WHAT TO DO: Rewrite the passage on time and urgency, everything from "When there’s lots" down to "lots of urgency.", with "exam" changed to "test".

SOURCE EXTRACT:

════════════════════

Time and Urgency.

Time and urgency seem to be uniquely tied together…

If your essay isn’t due for another month… you’re not really sweating it yet. If your flight doesn’t leave for another week, you’re not even thinking of packing. If that camp or retreat you’re preaching isn’t for another 6 months, you’ve got lots of time to get ready for it.

When there’s lots of time, there’s little urgency.

Now, let’s flip the coin. That essay is due tonight at midnight, and you’re only half way done. The big exam is tomorrow, and you really wish you had’ve studied more to feel ready for it, so instead you’re CRAMMING. You want that birthday package to arrive on time to your sister, so you pay an extra $12.75 for the ‘RUSH’ delivery, which you wouldn’t have had to if you thought of it three days earlier. Can’t you just feel the pressure?

When there’s little time, there’s lots of urgency.

Let’s face it – unpreparedness stinks. It adds unnecessary pressure. It throws our life of kilter, and it COSTS us extra energy, time and money. If we keep putting off the important things, we end up being caught in a ‘too much to do, not enough time’ situation.

════════════════════

Collection entries

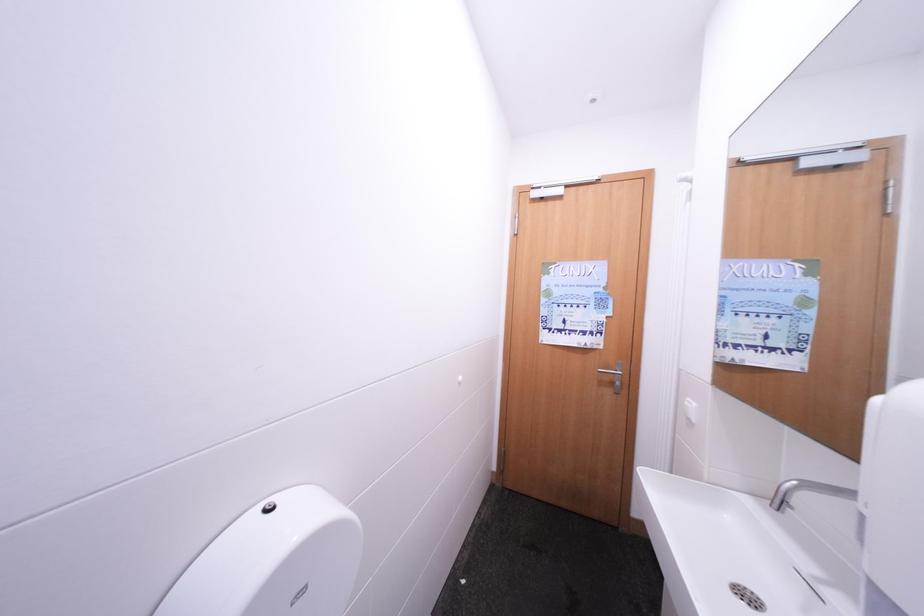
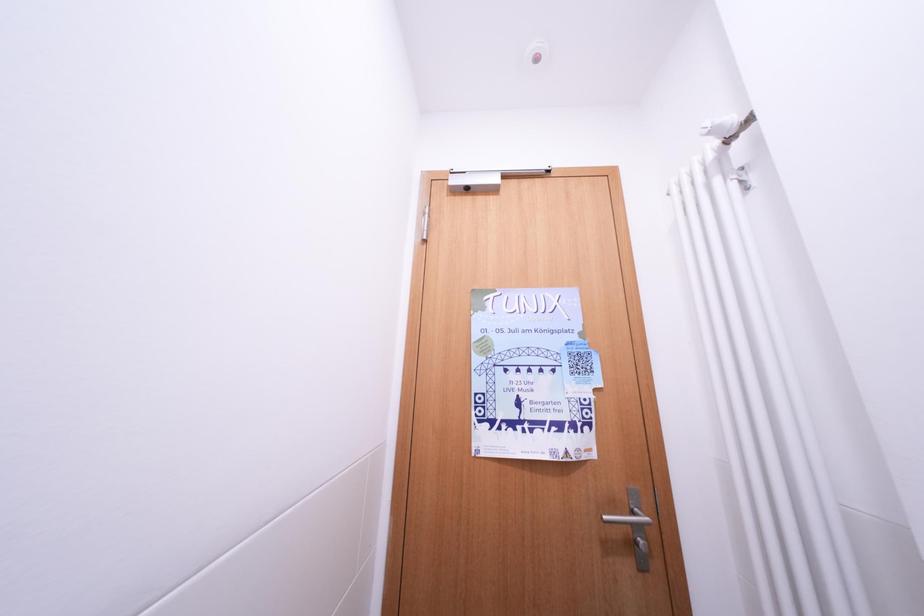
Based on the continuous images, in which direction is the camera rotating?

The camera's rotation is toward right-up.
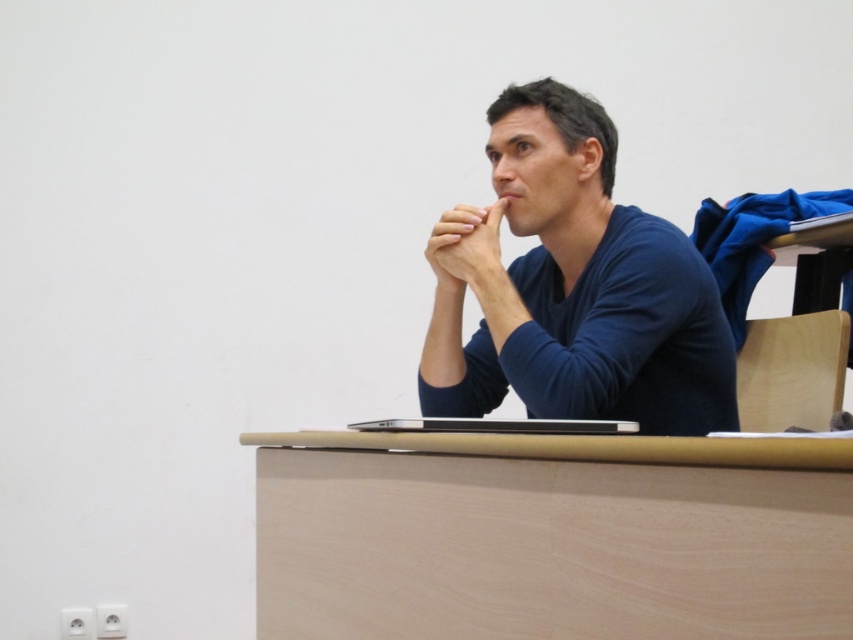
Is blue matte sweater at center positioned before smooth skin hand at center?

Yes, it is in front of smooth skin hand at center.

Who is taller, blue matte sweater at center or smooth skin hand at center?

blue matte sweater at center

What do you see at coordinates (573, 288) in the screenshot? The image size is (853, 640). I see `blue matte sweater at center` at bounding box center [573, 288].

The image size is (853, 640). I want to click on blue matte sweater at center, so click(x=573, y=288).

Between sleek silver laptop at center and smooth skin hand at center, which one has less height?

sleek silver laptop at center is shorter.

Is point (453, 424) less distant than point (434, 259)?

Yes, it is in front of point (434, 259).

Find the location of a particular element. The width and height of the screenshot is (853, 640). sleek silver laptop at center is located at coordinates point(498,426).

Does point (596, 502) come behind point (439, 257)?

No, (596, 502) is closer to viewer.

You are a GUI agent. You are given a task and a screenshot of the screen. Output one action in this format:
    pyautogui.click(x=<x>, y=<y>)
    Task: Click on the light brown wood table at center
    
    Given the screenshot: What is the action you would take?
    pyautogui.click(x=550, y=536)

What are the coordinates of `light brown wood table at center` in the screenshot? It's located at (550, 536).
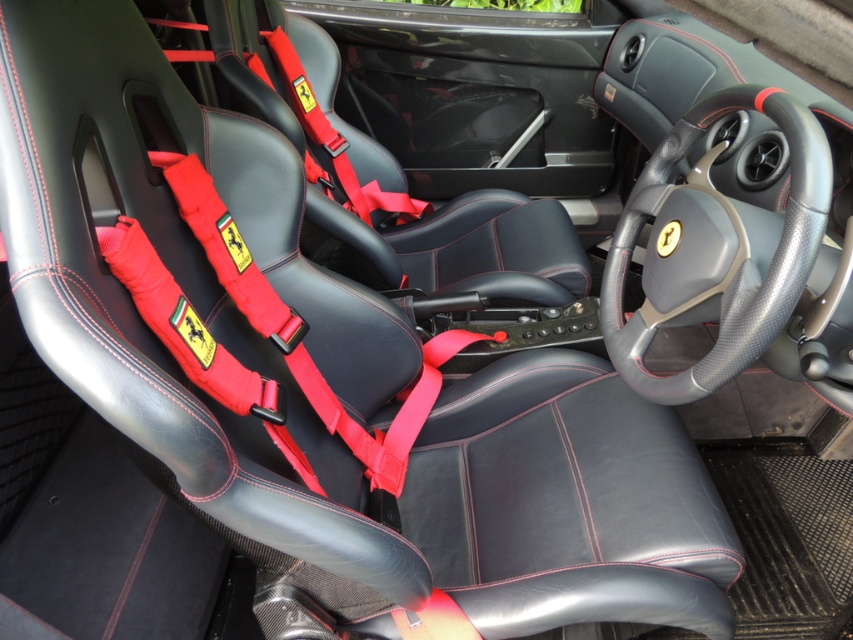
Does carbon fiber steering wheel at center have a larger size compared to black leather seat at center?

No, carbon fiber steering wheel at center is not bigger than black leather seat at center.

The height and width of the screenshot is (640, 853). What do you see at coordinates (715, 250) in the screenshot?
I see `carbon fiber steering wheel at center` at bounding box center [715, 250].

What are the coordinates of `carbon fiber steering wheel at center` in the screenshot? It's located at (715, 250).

════════════════════

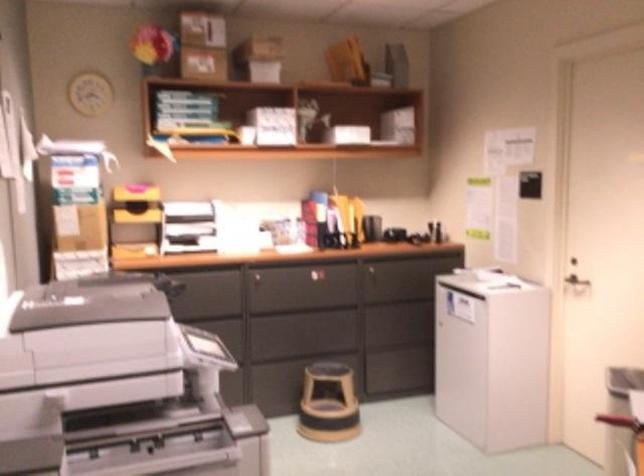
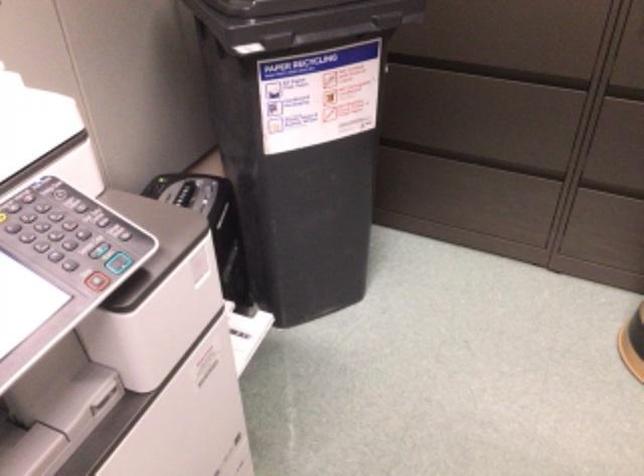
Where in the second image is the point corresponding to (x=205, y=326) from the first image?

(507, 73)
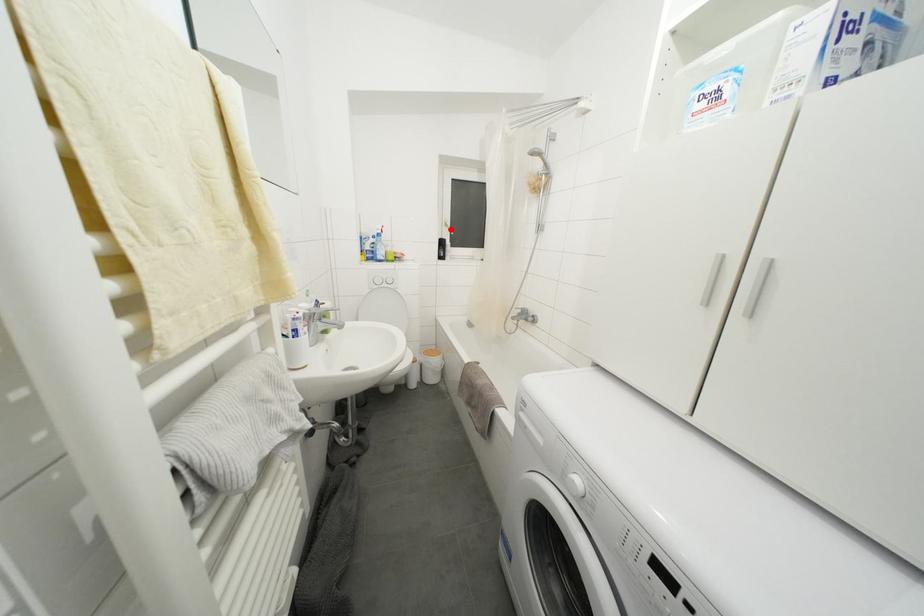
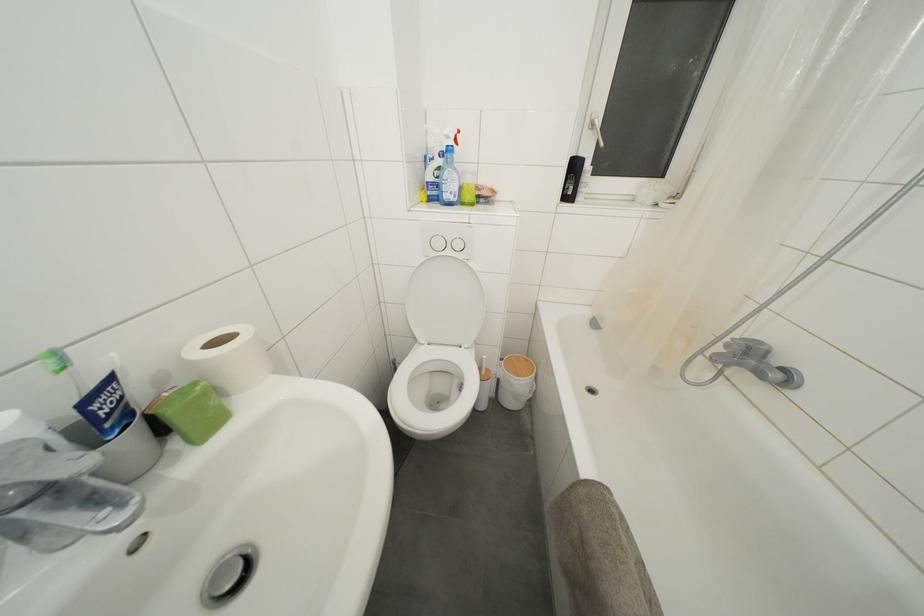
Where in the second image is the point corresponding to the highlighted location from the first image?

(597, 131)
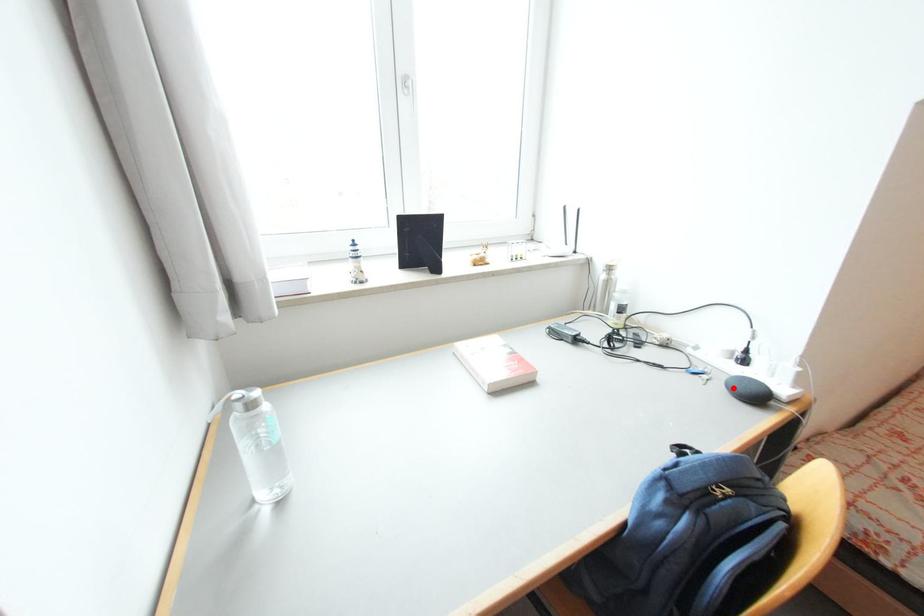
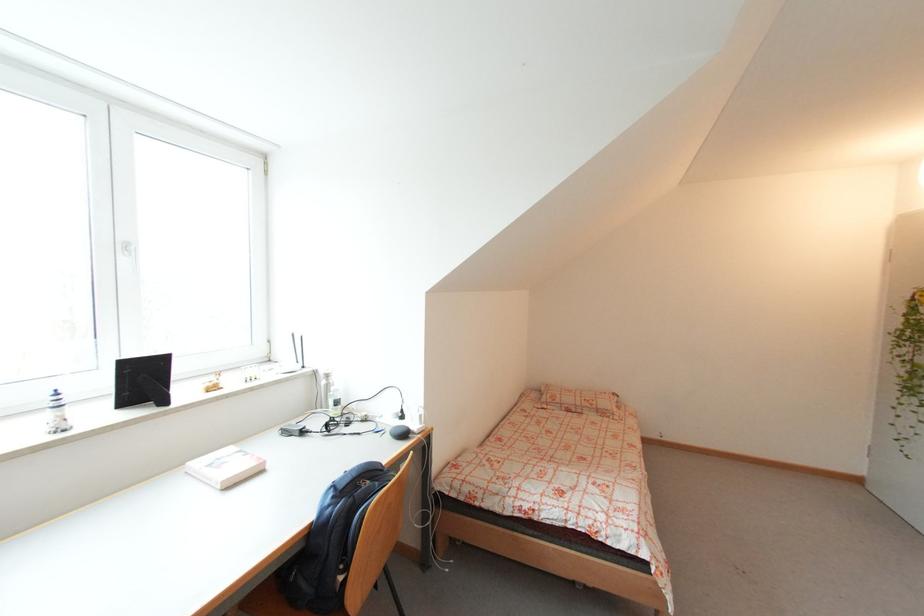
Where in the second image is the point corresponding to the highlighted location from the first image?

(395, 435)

════════════════════

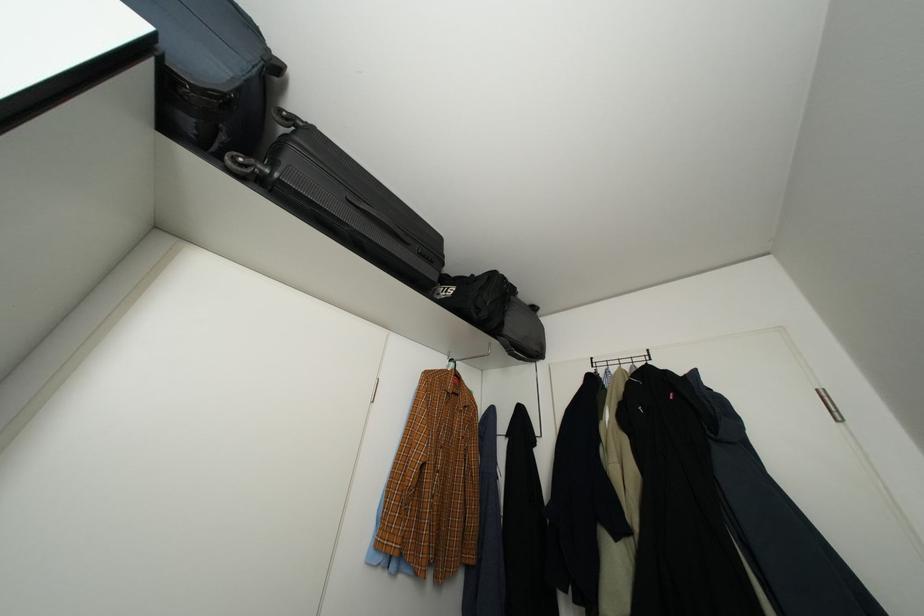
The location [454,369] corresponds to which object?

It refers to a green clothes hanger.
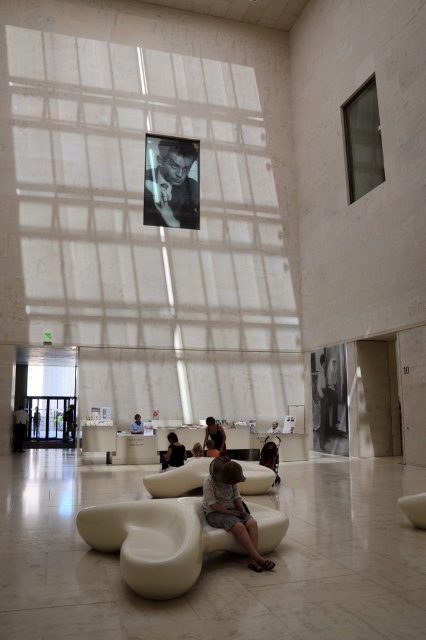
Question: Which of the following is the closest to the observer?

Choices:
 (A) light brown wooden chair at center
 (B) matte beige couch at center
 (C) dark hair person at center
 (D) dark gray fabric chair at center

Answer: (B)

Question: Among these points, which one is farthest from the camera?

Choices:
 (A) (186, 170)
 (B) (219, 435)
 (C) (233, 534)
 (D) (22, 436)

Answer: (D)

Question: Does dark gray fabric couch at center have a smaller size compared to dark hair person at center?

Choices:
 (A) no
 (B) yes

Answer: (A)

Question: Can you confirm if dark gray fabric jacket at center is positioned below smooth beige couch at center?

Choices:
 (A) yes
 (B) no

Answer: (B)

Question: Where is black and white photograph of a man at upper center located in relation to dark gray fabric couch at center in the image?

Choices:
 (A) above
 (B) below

════════════════════

PROBLEM SOLUTION:
When there’s lots of time, there’s little urgency.

Now, let’s flip the coin. That essay is due tonight at midnight, and you’re only half way done. The big test is tomorrow, and you really wish you had’ve studied more to feel ready for it, so instead you’re CRAMMING. You want that birthday package to arrive on time to your sister, so you pay an extra $12.75 for the ‘RUSH’ delivery, which you wouldn’t have had to if you thought of it three days earlier. Can’t you just feel the pressure?

When there’s little time, there’s lots of urgency.